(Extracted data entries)
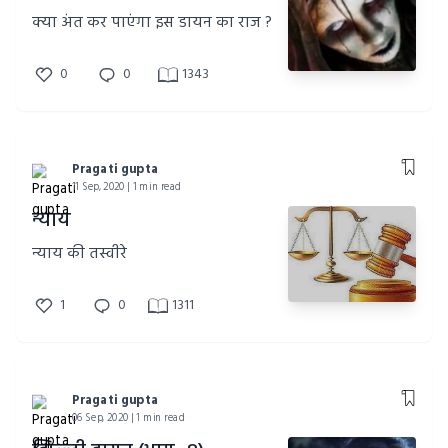
क्या अंत कर पाएंगा इस डायन का राज ?
0
0
1343
Pragati gupta
11 Sep, 2020 | 1 min read
न्याय
न्याय की तस्वीरे
1
0
1311
Pragati gupta
06 Sep, 2020 | 1 min read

Instruction -
Output the records exactly, please. The pictures are not part of the copy.

Written solution -
क्या अंत कर पाएंगा इस डायन का राज ?
0
0
1343
Pragati gupta
11 Sep, 2020 | 1 min read
न्याय
न्याय की तस्वीरे
1
0
1311
Pragati gupta
06 Sep, 2020 | 1 min read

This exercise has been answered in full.